En outre, pour que la culture d’origine se maintienne en pays d’immigration, il faut sans doute une prise de conscience de la diaspora, elle-même, pour organiser des rencontres de fraternisation mais aussi de connaissance et de valorisation du patrimoine ethnoculturel d’origine. A cet égard, sont bienvenues la création des associations de la diaspora et aussi la fondation d’ « écoles du pays » ou de structures permettant l’apprentissage des valeurs du pays ancestral. En même temps, il faudra mettre en valeur les fêtes du pays d’origine pour vivre en symbiose ces rares occasions d’honorer les « bienfaiteurs » ( hommes-providence et héros) du pays et également organiser des séjours de vacances et de ressourcement culturel au pays des ancêtres. Quant les enfants d’immigrés n’ont pas appris de leurs parents à aimer le pays d’origine, et de le visiter, ils entretiendront de rapports distants avec tout ce qui leur rappelle le pays ancestral.
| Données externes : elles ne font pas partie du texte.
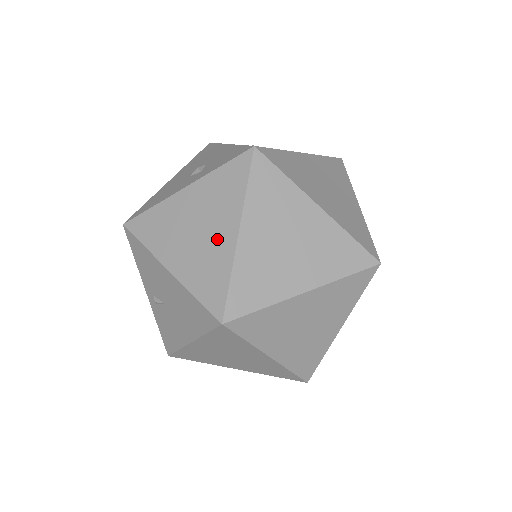
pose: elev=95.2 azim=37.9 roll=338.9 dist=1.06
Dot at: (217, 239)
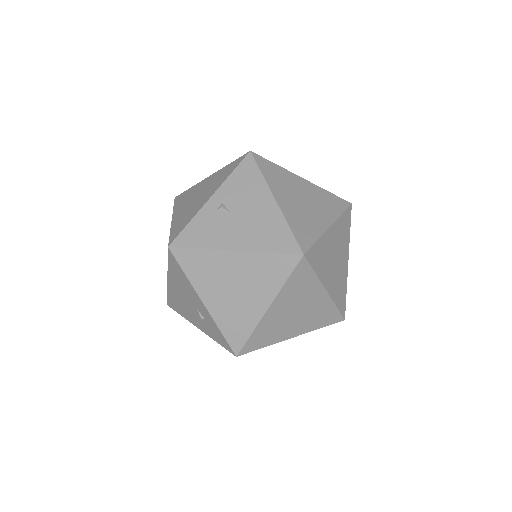
Dot at: (316, 217)
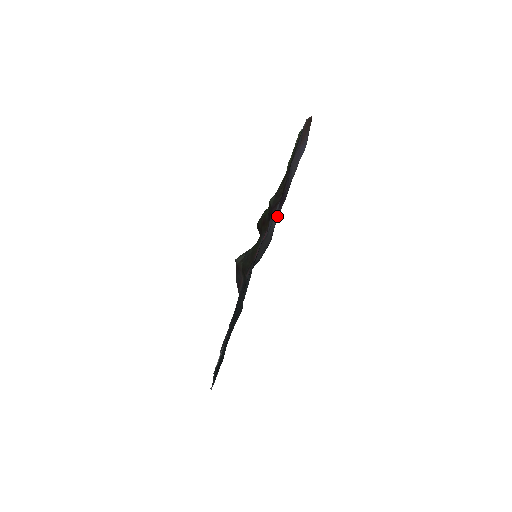
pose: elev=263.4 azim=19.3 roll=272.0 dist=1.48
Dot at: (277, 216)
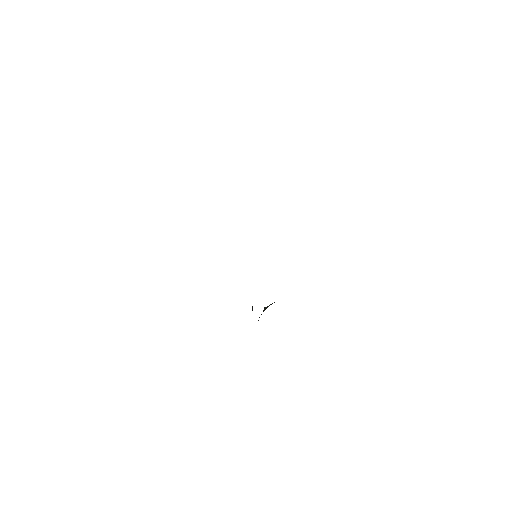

Pour terminer, il me semble qu’on peut faire un bon usage de la culture d’origine. Pour cela, je préconise que les parents Bomboma de la diaspora deviennent effectivement des premiers agents socialisateurs de leurs enfants. Il leur revient en premier lieu d’initier leurs enfants à l’amour du pays ancestral et à la connaissance de leur peuple, de leur histoire, de leur langue, de leurs croyances religieuses et pratiques diverses, de leur rapport au palmier et du lien avec le territoire d’origine. Lorsque les parents auront réussi à assurer l’enracinement de leurs enfants, l’école, et plus tard le travail, en tant que deuxième et troisième agents socialisateurs auront la tâche de les intégrer dans le pays d’accueil mais non sans amour du pays ancestral. A vrai dire, l’immigré ne peut s’intégrer que par l’école et/ou par le travail. Cela dit, entre l’immigré assimilé (ouvert à la seconde patrie), l’immigré communautaire (replié sur ses origines) et l’immigré intégré (qui fait la synthèse), C’est ce dernier qui a plus de chance de promouvoir la culture d’origine, parce qu’il a la volonté de s’intégrer dans la culture de son pays d’accueil mais sans renier les valeurs de son pays d’origine. L’exemple de la diaspora juive montre qu’un juif brésilien, américain, français, maghrébin, voire chinois….même s’il s’intègre bien dans son pays actuel n’est pas un juif de moins ; il n’oublie pas les valeurs multiséculaires de la judéité. Un Bomboma kinois, espagnol, britannique, français, belge, allemand…n’en serait pas moins Bomboma que ceux restés au pays ancestral, à condition de contribuer localement à la pérennisation du patrimoine ethnoculturel bomboma et à l’amélioration de la qualité de vie matérielle des compatriotes vivant sous les tropiques.